Jusqu'à 4 690 morts en dehors de ses frontières pour la Pologne

Ainsi on apprend que la Pologne est le pays où les répercussions à l'étranger sont le plus importantes avec une estimation de 4 690 morts prématurées en dehors de son territoire. Arrive ensuite l'Allemagne avec 2490, la Bulgarie avec 1 390 et le Royaume-Uni avec 1 350. « Les pays les plus impactés par la pollution issue des centrales présentes sur leur sol ou des centrales de leurs voisins européens sont l'Allemagne (3 630 décès prématurés), l'Italie (1 610), la France (1 380), la Grèce (1 050) et la Hongrie (700) » rapporte le WWF.

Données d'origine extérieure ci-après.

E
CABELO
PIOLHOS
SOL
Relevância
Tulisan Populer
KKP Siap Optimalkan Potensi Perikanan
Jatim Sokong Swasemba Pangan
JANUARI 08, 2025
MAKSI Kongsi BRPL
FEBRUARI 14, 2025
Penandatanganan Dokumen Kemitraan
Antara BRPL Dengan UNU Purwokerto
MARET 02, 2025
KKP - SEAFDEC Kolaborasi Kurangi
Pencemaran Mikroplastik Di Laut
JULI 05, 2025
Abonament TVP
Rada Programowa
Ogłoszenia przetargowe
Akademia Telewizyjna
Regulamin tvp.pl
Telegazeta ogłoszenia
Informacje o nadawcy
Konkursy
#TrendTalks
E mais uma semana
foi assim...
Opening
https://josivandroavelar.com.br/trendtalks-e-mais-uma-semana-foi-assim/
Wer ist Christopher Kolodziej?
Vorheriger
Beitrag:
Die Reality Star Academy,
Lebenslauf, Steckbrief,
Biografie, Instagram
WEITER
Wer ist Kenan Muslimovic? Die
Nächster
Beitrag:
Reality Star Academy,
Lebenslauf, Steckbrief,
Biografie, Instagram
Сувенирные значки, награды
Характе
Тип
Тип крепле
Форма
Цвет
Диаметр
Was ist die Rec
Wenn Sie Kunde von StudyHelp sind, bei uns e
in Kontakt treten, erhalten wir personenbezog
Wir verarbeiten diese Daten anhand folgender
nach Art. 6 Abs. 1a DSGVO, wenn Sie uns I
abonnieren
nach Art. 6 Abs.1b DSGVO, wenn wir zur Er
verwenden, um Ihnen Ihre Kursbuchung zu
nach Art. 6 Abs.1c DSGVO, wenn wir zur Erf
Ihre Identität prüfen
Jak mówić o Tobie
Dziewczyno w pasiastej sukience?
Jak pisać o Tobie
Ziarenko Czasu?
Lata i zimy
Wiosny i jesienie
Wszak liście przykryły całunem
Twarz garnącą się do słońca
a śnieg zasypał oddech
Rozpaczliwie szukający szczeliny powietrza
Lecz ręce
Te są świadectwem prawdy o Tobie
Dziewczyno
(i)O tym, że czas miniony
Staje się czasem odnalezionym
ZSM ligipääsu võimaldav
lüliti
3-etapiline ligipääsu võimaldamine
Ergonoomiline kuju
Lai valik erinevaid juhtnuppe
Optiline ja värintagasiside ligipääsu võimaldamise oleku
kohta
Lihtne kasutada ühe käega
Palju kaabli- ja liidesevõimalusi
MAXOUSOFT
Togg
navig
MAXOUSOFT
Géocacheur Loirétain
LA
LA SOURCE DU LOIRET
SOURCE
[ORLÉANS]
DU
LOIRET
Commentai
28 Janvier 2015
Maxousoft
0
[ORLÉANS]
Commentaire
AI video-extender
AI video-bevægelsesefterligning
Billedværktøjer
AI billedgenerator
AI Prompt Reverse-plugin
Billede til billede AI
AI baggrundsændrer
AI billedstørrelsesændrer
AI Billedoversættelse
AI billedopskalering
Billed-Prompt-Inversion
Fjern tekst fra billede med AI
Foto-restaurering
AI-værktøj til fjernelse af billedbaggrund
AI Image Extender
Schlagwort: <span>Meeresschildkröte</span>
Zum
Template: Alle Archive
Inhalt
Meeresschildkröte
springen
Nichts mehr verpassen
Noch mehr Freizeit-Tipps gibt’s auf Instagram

« Ce rapport dénonce les coûts sanitaires élevés qui vont de pair avec notre dépendance au charbon et réfute ainsi le mythe selon lequel le charbon est une source d'énergie bon marché. Aucun pays ne pourra résoudre seul le problème de la pollution atmosphérique liée à la production d'énergie. C'est pourquoi nous espérons que les pays de l'UE garderont ces informations en tête et agiront collectivement pour améliorer la qualité de l'air » commente Anne Stauffer qui représente l'Alliance Santé et Environnement (HEAL).